Come on Rishi! You’re meant to be a financial genius. Please enlighten us as to why it’s good for Britain that our companies are being destroyed by high energy prices largely due to useless governments like yours closing down cheap reliable coal- and gas-fired power stations and replacing them with unreliable, intermittent and ludicrously expensive wind and solar.

2 comments to Cheap energy = lots of jobs Expensive energy = fewer jobs

  • Paul Chambers

    So closing down industry and enforcing net zero turning UK into a virtually closed north Korean society for the existing poor and middle class (soon to levelled down to poor) citizens. Whilst the wealthy tories/labourites like rishi and hunt fly around in private jets and live in city enclaves protected by private security surrounded by crime and starving freezing people.
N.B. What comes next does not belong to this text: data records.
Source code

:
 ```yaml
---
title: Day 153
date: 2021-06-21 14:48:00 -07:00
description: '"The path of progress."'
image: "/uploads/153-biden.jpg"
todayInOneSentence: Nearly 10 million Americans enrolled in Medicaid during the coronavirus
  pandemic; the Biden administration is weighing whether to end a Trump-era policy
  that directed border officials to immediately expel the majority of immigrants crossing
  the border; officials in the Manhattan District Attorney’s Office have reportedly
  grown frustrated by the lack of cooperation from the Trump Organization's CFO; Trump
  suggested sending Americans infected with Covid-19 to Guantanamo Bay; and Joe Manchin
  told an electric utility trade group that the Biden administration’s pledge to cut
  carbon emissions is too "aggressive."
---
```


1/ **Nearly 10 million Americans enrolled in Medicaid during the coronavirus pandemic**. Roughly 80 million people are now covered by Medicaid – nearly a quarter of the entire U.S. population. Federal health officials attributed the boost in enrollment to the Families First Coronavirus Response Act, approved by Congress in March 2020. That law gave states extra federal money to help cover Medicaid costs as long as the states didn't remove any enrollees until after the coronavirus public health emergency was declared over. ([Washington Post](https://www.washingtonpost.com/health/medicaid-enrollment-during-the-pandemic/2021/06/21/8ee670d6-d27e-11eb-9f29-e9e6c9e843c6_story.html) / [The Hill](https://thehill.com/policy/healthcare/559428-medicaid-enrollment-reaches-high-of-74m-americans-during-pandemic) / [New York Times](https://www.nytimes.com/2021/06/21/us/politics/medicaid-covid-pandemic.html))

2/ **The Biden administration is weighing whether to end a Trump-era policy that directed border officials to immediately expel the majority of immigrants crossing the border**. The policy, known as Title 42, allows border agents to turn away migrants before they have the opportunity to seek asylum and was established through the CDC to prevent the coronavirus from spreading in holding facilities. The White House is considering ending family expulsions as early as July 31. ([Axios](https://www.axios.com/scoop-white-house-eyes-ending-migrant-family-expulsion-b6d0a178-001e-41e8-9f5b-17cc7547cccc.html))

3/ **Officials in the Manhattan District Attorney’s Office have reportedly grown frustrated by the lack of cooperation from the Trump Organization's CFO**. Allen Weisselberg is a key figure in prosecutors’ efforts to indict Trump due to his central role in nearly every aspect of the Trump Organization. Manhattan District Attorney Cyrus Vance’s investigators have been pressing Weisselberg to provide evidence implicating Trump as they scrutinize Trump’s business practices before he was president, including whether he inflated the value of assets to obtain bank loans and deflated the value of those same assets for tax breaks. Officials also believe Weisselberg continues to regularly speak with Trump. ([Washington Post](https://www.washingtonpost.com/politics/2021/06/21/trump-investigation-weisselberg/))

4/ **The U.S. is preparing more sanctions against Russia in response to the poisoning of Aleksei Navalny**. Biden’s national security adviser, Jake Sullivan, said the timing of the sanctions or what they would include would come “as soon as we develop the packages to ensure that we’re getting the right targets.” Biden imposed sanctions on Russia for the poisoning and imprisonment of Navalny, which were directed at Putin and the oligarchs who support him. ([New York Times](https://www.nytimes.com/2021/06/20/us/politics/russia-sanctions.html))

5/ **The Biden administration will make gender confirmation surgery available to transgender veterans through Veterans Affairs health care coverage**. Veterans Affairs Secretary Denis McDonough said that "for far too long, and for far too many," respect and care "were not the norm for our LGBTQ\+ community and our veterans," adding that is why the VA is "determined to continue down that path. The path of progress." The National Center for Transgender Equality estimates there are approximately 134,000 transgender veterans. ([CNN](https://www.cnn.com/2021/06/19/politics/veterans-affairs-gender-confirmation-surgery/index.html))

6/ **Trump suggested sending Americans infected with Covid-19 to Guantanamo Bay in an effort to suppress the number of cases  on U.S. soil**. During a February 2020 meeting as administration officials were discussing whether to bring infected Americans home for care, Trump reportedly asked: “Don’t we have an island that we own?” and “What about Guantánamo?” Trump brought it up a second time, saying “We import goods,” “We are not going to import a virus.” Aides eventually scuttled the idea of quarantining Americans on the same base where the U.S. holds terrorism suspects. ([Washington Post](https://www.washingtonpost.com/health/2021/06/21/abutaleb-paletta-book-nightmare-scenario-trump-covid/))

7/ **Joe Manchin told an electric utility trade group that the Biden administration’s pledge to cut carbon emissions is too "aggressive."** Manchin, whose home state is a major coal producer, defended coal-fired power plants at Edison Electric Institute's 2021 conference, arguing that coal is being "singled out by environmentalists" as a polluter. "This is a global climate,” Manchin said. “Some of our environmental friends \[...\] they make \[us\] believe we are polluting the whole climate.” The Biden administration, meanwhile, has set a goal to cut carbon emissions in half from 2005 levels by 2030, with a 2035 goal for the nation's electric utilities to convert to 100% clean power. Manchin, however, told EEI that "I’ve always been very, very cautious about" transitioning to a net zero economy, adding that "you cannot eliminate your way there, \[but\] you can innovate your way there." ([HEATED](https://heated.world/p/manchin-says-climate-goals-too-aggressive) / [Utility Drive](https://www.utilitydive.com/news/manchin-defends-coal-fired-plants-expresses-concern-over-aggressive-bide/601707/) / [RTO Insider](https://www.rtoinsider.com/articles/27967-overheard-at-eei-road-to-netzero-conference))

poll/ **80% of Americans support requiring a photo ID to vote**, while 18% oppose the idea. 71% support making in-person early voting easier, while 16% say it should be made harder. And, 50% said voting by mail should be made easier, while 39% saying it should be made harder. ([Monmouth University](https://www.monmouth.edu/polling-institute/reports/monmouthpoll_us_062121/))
Rather like modern day Bombay.

    How rishi can promote digital identity and britcoin whilst his wife and father in law run one of the largest it outsourcing firms who could potentially benefit from the contracts on offer. Not to mention moderna investment history whilst the uk approves long term contracts for mrna vaccines. Hunt business was bringing overseas students mostly indian and chinese to study abroad.
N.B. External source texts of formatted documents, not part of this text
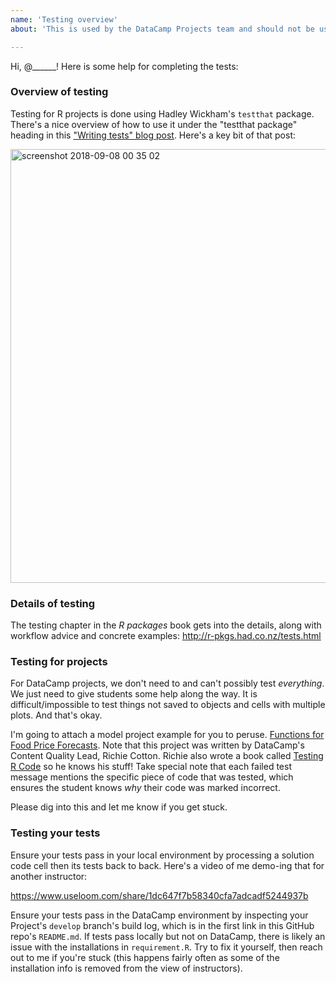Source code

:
 ```yaml
---
name: 'Testing overview'
about: 'This is used by the DataCamp Projects team and should not be used by instructors.'

---
```


Hi, @______! Here is some help for completing the tests:

### Overview of testing

Testing for R projects is done using Hadley Wickham's `testthat` package. There's a nice overview of how to use it under the "testthat package" heading in this ["Writing tests" blog post](http://kbroman.org/pkg_primer/pages/tests.html). Here's a key bit of that post:

<img width="694" alt="screenshot 2018-09-08 00 35 02" src="https://user-images.githubusercontent.com/15305603/45247355-0ed45080-b2ff-11e8-9954-90c062ef4997.png">

### Details of testing

The testing chapter in the _R packages_ book gets into the details, along with workflow advice and concrete examples: http://r-pkgs.had.co.nz/tests.html

### Testing for projects

For DataCamp projects, we don't need to and can't possibly test _everything_. We just need to give students some help along the way. It is difficult/impossible to test things not saved to objects and cells with multiple plots. And that's okay.

I'm going to attach a model project example for you to peruse. [Functions for Food Price Forecasts](https://drive.google.com/open?id=1S32FBNVxBwAZOJZq0yIL6KLYm0esYzkS). Note that this project was written by DataCamp's Content Quality Lead, Richie Cotton. Richie also wrote a book called [Testing R Code](https://www.crcpress.com/Testing-R-Code/Cotton/p/book/9781498763653) so he knows his stuff! Take special note that each failed test message mentions the specific piece of code that was tested, which ensures the student knows _why_ their code was marked incorrect.

Please dig into this and let me know if you get stuck.

### Testing your tests

Ensure your tests pass in your local environment by processing a solution code cell then its tests back to back. Here's a video of me demo-ing that for another instructor:

https://www.useloom.com/share/1dc647f7b58340cfa7adcadf5244937b

Ensure your tests pass in the DataCamp environment by inspecting your Project's `develop` branch's build log, which is in the first link in this GitHub repo's `README.md`. If tests pass locally but not on DataCamp, there is likely an issue with the installations in `requirement.R`. Try to fix it yourself, then reach out to me if you're stuck (this happens fairly often as some of the installation info is removed from the view of instructors).
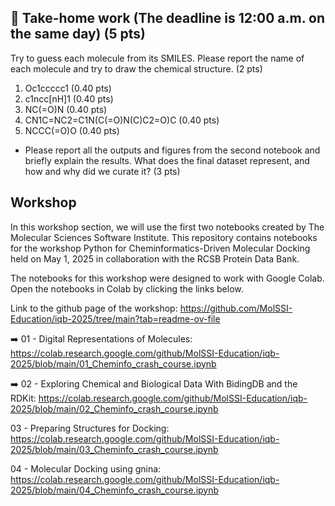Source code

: ## 📝 Take-home work (The deadline is 12:00 a.m. on the same day) (5 pts)

Try to guess each molecule from its SMILES. Please report the name of each molecule and try to draw the chemical structure. (2 pts)

1) Oc1ccccc1 (0.40 pts)
2) c1ncc[nH]1 (0.40 pts)
3) NC(=O)N (0.40 pts)
4) CN1C=NC2=C1N(C(=O)N(C)C2=O)C (0.40 pts)
5) NCCC(=O)O (0.40 pts)

- Please report all the outputs and figures from the second notebook and briefly explain the results. What does the final dataset represent, and how and why did we curate it? (3 pts)


## Workshop

In this workshop section, we will use the first two notebooks created by The Molecular Sciences Software Institute. This repository contains notebooks for the workshop Python for Cheminformatics-Driven Molecular Docking held on May 1, 2025 in collaboration with the RCSB Protein Data Bank.

The notebooks for this workshop were designed to work with Google Colab. Open the notebooks in Colab by clicking the links below.

Link to the github page of the workshop: https://github.com/MolSSI-Education/iqb-2025/tree/main?tab=readme-ov-file

➡️ 01 - Digital Representations of Molecules: https://colab.research.google.com/github/MolSSI-Education/iqb-2025/blob/main/01_Cheminfo_crash_course.ipynb

➡️ 02 - Exploring Chemical and Biological Data With BidingDB and the RDKit: https://colab.research.google.com/github/MolSSI-Education/iqb-2025/blob/main/02_Cheminfo_crash_course.ipynb

03 - Preparing Structures for Docking: https://colab.research.google.com/github/MolSSI-Education/iqb-2025/blob/main/03_Cheminfo_crash_course.ipynb

04 - Molecular Docking using gnina: https://colab.research.google.com/github/MolSSI-Education/iqb-2025/blob/main/04_Cheminfo_crash_course.ipynb
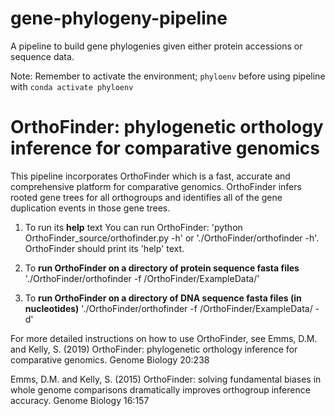 # gene-phylogeny-pipeline
A pipeline to build gene phylogenies given either protein accessions or sequence data.

Note: Remember to activate the environment; `phyloenv` before using pipeline with `conda activate phyloenv` 

# OrthoFinder: phylogenetic orthology inference for comparative genomics

This pipeline incorporates OrthoFinder which is a fast, accurate and comprehensive platform for comparative genomics. OrthoFinder infers rooted gene trees for all orthogroups and identifies all of the gene duplication events in those gene trees.

1. To run its **help** text
You can run OrthoFinder: 'python OrthoFinder_source/orthofinder.py -h' or './OrthoFinder/orthofinder -h'. 
OrthoFinder should print its 'help' text.

2. To **run OrthoFinder on a directory of protein sequence fasta files**
'./OrthoFinder/orthofinder -f /OrthoFinder/ExampleData/'

2. To **run OrthoFinder on a directory of DNA sequence fasta files (in nucleotides)**
'./OrthoFinder/orthofinder -f /OrthoFinder/ExampleData/ -d'


For more detailed instructions on how to use OrthoFinder, see
Emms, D.M. and Kelly, S. (2019) OrthoFinder: phylogenetic orthology inference for comparative genomics. Genome Biology 20:238

Emms, D.M. and Kelly, S. (2015) OrthoFinder: solving fundamental biases in whole genome comparisons dramatically improves orthogroup inference accuracy. Genome Biology 16:157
    It does seem like the dems in the us these people think they are untouchable. They can say anything without being held accountable whilst their actions are often the very opposite.

  • A Thorpe

    Isn’t it more complex than this. Look at the industrial revolution. In the UK we had coal, iron, new technology and cheap labour and we were the first. Technology always spreads so that can be ignored. The USA, China and Russia are the only countries with the energy and raw materials which give them an advantage. I’m not sure how India and the other Asian countries are placed. Americans want high pay and cheap goods and so they have exported jobs to China and Asia, as the graph clearly illustrates. I think Trump understood this but he tried to bring jobs back by subsidising business by taxpayer debt.

    In addition to those factors goods are being made more unreliable and replacement with the latest has become a major theme of modern life. This keeps the profits high. It is the equivalent of telling people to wash their hair and then repeat. Shampoo sales doubled. It has also introduced the expensive recycling business which we have to pay for. The expensive transport of goods and food around the world also adds needless costs. This is the modern economy. It is not about us becoming wealthy, it is about the bankers and global businesses becoming wealthy at our expense.

    Where does the UK fit into this. We no longer have the raw materials. We could have the energy but the government has deliberately destroyed our energy supplies. We don’t have any technological advantage and might even be falling behind considering the useless education system. But in addition we also have an inflated idea of our entitlement to huge pay packets and think that people would buy our expensive goods if we produced them.

    The government thinks that increasing exports will produce growth. They don’t understand that we need to export to be able to import what we don’t have. A lot of that is food. Now we have the completely useless Grant Shapps delivering net zero. I am sure for the first time he will be extremely successful at doing it. I read this morning that the government’s Behavioural Insights Team is developing the brainwashing techniques to convince us that utter poverty is the best future for us.